Ocurre, por lo tanto, del atrapamiento de una anatomía, de un fenotipo, en la cualidad de signo de una posición en la historia. De la misma manera, en el proceso de conquista y colonización también la posición femenina es atrapada por el significante-cuerpo, para ser engañosamente percibida más como una naturaleza que como una posición en la historia. Estos dos procesos, el de “sexualización” de la posición de género y el de racialización, se revelan así estructuralmente análogos y contemporáneos. El proceso de la colonización entraña la imposición de los monoteísmos a los cosmos no monoteístas del mundo indígena y el camino hacia la colonial-modernidad, con su transición a la estructura binaria de anomalización, minorización y marginalización de las diferencias a partir de un centro que expulsa a sus otros a la condición de minorías residuales con relación al Sujeto Universal. Como he dicho, dual y binario representan dos estructuras dramáticamente diferentes.
La estructura binaria se desdobla en una gran variedad de binarismos en los cuales el segundo término pasa a ser una función –y también una invención– del primero: desarrollados/subdesarrollados, blanco/no-blanco, moderno/primitivo, civilizado/bárbaro, blanco/no-blanco, sujeto universal (el Hombre)/minorías. Mientras el mundo pre-colonial es dual, el mundo colonial/moderno es binario, y el binarismo es el mundo del Uno con sus Otros – la mujer muta así en el otro del hombre, el negro en el otro del blanco, la sexualidad homoerótica en el otro de la heterosexualidad, etc–. En este orden, solo un término es ontológicamente completo, y sus otros son defectivos.

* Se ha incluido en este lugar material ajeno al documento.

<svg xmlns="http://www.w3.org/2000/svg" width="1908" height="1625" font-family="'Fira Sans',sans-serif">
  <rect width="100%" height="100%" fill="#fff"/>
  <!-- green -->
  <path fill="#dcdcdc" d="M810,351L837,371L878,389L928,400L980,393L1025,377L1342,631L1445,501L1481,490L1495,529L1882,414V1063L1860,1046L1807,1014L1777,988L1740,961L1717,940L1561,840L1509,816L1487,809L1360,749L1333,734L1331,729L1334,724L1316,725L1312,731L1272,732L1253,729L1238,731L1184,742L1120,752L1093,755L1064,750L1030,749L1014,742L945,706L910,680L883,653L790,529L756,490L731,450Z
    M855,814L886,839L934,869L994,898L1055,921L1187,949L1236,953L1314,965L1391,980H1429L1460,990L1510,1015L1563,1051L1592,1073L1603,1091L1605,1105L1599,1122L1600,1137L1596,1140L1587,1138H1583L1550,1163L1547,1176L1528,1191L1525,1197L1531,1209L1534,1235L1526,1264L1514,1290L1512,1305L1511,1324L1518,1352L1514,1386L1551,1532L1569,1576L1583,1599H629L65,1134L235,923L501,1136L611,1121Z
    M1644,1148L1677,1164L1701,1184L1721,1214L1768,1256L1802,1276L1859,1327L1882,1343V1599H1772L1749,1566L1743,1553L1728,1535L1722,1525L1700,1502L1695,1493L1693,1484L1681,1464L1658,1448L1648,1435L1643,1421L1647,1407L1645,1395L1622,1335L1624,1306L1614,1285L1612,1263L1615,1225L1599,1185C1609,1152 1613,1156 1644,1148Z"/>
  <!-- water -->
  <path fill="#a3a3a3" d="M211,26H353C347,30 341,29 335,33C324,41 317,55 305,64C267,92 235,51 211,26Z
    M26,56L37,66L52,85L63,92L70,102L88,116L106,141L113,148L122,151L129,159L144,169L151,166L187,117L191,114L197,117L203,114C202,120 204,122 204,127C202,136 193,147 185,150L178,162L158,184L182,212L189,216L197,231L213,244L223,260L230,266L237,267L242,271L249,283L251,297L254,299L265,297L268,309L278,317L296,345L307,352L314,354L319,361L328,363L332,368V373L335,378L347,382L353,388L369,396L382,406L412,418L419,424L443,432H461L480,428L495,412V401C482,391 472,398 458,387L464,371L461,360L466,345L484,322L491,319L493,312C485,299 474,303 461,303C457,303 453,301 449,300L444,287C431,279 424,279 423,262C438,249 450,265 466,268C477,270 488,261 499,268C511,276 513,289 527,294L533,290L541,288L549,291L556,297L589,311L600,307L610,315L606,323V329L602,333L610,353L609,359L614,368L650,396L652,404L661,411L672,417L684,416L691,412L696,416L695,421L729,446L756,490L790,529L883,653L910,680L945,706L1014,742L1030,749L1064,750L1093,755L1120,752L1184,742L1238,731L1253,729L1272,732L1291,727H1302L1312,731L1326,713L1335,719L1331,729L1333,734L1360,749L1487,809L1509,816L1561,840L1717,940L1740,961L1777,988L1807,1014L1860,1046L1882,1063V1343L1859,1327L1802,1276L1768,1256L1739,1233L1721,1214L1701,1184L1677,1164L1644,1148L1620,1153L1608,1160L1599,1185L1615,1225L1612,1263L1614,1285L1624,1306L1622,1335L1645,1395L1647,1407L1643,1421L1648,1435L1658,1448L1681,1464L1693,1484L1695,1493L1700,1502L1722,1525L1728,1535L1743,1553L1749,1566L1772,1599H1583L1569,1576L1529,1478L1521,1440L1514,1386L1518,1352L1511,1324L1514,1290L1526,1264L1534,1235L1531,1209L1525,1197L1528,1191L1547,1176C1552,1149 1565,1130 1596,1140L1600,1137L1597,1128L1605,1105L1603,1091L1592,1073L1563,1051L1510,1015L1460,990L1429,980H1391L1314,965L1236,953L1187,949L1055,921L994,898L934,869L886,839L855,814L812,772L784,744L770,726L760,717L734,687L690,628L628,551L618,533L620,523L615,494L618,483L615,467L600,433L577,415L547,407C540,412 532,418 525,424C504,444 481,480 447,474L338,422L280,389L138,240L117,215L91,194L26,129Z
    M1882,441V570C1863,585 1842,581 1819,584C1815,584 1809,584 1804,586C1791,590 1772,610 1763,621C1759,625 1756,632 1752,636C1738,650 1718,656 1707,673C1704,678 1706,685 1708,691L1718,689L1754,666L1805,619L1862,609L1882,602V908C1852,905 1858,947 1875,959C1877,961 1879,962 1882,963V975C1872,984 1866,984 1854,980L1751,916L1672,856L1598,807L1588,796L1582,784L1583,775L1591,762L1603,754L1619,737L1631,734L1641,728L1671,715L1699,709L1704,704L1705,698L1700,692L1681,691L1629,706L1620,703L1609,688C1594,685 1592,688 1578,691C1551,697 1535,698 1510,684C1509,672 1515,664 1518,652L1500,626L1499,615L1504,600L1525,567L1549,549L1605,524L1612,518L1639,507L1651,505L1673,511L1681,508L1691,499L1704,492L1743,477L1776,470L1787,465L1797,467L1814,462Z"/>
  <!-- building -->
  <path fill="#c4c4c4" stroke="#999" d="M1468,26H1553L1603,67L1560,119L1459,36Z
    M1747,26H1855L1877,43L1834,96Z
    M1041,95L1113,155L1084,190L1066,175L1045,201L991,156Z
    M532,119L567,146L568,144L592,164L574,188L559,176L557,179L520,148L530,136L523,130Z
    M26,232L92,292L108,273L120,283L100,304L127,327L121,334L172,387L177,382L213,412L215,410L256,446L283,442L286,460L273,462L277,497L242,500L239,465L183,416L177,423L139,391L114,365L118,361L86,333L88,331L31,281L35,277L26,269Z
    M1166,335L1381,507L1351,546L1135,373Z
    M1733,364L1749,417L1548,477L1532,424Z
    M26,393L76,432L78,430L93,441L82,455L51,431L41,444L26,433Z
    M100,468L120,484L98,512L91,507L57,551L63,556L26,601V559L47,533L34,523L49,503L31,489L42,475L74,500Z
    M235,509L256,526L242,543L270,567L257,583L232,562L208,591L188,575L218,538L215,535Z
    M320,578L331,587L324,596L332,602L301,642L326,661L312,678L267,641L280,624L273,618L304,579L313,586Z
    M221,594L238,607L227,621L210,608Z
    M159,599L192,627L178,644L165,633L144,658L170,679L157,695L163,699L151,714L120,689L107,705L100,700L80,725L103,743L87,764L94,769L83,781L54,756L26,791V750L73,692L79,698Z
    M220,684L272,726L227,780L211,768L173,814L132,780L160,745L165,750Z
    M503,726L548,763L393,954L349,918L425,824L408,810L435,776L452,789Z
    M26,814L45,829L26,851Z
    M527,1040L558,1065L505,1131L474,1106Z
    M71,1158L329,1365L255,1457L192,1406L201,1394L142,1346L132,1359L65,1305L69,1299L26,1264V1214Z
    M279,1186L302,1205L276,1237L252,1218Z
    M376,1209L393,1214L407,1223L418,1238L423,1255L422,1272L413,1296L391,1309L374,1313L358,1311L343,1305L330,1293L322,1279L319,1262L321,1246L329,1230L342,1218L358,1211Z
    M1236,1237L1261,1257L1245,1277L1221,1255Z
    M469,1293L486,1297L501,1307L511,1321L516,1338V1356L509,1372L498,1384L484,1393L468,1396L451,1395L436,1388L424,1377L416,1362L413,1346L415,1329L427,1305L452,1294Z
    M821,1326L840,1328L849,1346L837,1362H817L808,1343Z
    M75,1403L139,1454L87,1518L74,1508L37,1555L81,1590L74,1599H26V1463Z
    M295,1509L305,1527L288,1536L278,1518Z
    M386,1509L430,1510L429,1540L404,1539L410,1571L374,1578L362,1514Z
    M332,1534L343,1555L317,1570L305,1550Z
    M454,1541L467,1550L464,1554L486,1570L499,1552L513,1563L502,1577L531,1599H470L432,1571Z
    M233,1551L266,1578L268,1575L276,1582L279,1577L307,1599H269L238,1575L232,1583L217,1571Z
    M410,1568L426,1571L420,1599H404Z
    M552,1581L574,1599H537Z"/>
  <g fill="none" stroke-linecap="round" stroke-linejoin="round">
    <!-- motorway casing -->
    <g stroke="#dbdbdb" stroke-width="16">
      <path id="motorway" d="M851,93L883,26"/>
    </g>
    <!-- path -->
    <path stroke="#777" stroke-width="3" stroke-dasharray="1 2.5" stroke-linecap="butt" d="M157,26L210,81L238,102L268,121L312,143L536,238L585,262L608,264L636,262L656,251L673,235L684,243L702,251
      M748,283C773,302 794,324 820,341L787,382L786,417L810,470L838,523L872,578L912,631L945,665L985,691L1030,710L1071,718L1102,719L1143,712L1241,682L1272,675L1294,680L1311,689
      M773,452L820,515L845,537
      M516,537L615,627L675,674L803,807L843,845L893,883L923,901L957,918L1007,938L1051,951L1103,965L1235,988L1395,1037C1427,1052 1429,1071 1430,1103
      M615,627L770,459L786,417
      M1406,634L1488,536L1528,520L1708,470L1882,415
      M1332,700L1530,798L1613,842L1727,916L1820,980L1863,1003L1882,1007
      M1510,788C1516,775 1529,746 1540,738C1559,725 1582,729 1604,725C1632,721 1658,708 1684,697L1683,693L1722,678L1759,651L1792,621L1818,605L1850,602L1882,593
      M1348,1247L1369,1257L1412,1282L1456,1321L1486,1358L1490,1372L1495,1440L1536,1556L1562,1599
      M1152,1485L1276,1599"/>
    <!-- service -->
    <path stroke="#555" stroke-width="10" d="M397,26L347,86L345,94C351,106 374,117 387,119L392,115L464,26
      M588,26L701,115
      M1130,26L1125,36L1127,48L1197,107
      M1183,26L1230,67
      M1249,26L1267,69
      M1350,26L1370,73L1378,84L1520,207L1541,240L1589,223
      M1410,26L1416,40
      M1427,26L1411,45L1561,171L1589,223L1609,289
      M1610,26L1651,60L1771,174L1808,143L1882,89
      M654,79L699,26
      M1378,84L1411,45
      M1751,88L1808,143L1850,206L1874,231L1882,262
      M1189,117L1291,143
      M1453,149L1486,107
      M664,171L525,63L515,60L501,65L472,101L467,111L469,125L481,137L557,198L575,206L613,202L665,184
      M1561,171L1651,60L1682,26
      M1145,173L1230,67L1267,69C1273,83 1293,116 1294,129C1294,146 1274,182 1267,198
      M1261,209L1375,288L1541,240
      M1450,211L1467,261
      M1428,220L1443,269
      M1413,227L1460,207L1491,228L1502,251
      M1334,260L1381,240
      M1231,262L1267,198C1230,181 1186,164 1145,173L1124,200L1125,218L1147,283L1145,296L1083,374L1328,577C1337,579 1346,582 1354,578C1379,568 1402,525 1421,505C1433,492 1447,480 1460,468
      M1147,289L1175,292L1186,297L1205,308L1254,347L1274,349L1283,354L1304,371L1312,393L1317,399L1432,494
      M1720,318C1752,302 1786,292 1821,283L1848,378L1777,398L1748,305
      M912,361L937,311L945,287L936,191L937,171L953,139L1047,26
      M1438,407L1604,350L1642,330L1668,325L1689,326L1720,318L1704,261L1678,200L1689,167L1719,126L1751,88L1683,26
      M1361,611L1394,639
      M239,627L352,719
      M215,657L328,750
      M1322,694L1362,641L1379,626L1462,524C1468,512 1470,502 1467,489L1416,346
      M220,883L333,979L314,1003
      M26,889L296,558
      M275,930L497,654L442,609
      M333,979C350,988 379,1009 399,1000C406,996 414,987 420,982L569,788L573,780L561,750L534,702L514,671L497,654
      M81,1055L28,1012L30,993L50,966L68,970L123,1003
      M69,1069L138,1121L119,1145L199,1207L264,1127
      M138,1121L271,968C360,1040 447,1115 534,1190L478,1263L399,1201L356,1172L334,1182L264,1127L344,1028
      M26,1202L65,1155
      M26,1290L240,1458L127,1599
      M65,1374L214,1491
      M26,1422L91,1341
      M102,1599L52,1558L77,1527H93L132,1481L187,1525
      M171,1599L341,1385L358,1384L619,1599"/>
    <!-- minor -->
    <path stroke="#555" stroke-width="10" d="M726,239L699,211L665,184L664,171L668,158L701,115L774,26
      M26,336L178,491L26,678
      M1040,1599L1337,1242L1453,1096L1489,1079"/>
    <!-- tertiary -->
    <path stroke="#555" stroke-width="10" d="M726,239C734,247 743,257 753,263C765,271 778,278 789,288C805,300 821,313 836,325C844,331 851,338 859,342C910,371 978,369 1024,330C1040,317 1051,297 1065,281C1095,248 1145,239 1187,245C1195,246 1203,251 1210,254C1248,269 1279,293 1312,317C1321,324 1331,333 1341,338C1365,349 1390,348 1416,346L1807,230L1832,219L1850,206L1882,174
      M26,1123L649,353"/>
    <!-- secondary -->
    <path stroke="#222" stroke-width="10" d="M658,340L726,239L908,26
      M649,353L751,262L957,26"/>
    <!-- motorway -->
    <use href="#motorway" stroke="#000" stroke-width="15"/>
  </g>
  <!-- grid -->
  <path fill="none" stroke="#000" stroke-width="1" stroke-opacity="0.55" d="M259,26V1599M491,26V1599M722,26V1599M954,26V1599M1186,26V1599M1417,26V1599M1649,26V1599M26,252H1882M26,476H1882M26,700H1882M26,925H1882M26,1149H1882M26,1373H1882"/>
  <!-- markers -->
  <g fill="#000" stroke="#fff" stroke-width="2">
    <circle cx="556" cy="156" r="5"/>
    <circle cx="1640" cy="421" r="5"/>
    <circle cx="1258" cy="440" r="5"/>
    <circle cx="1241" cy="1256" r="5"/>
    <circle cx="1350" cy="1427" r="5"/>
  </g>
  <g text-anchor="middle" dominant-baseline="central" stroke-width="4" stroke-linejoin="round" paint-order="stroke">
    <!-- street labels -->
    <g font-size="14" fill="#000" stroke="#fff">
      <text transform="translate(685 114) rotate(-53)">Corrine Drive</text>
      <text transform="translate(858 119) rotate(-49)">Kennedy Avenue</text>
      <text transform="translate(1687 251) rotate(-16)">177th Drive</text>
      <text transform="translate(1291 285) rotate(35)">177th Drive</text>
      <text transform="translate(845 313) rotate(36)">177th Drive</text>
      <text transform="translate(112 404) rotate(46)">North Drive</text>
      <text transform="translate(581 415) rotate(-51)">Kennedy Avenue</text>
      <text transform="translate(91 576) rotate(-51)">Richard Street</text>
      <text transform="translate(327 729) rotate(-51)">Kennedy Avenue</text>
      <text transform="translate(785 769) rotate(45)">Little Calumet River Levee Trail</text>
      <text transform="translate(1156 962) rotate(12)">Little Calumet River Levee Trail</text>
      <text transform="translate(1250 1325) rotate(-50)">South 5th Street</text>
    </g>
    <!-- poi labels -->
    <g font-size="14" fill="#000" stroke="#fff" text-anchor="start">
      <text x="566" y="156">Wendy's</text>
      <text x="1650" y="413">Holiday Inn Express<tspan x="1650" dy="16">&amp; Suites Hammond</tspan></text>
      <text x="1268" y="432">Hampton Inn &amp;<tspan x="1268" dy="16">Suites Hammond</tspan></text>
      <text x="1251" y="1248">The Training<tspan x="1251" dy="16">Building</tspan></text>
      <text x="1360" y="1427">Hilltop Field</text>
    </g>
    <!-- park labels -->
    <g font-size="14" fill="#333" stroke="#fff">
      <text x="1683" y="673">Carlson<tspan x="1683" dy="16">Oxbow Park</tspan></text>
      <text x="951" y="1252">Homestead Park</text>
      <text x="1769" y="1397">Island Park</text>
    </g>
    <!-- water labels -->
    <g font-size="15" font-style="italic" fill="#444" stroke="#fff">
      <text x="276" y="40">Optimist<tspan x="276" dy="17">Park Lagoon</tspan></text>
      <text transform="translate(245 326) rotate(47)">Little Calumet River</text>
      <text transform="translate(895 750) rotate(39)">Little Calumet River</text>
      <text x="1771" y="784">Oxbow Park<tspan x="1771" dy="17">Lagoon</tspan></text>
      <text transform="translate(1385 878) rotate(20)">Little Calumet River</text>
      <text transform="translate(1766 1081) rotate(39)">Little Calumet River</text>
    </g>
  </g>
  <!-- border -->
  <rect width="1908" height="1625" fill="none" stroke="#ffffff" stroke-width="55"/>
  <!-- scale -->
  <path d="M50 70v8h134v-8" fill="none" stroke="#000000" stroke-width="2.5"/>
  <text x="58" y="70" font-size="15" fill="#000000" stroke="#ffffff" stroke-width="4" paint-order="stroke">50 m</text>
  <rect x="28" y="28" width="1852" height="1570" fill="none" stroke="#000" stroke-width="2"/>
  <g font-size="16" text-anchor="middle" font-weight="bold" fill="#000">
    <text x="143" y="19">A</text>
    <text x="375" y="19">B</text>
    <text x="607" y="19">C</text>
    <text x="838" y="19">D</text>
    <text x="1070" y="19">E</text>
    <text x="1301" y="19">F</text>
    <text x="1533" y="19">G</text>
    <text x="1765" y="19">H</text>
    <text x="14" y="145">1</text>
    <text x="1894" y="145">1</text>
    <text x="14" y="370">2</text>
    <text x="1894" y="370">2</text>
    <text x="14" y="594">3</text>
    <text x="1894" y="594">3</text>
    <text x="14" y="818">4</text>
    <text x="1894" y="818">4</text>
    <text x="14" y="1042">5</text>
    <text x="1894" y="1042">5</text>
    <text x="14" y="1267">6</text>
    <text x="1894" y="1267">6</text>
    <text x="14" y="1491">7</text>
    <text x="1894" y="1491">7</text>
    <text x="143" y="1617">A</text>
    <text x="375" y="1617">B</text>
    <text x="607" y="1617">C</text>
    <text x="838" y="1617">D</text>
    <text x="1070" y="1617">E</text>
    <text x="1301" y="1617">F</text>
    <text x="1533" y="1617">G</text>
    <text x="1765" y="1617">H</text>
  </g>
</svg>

El hombre con minúscula, uno entre otros, parcialidad, del mundo comunal se transforma en el Hombre con mayúscula del humanismo moderno y pasa a encarnar, a englobar, a secuestrar todo discurso y acción que se pretendan políticos, pasa a iconizar, con su cuerpo, el universo entero de la politicidad. Estamos frente a la invención de las minorías. Frente a la invención de la minorización.
La racialización y la generización dejan de ser diferencias en un orden jerárquico para ser restos, márgenes del uno. La ley generará paliativos y remedios para esa residualización de todas aquellas anomalías del sujeto universal. Y ese es un efecto de la modernidad, del humanismo moderno. Decimos humanismo, pero en realidad posiblemente no existió etapa más inhumana en la historia de la humanidad. Es una etapa donde se produce un sujeto universal, pero que en realidad en la imaginación colectiva tiene un rostro, tiene un cuerpo.
Un hombre con minúscula se transforma en un Hombre con mayúscula, como sinónimo de humanidad, y aparecerán sus otros y todas las diferencias pasarán a ser anomalías de ese sujeto universal pleno. Entramos así en el período aciago, que marcha en una dirección aciaga, que es la colonial-modernidad. No podemos percibir con claridad su naturaleza aciaga porque nuestra visión está empañada por prejuicios negativos con relación a la vida comunal, así como prejuicios positivos con relación a la ciudadanía. Ambas son miradas prejuiciosas, informadas por falsas creencias. La ficción institucional, el mito ciudadano, se ha mostrado como una construcción inalcanzable para las mayorías en América Latina.
Este texto es un fragmento del artículo “Refundar el feminismo para refundar la política”, del libro "Escenas de un pensamiento incómodo" (Prometeo).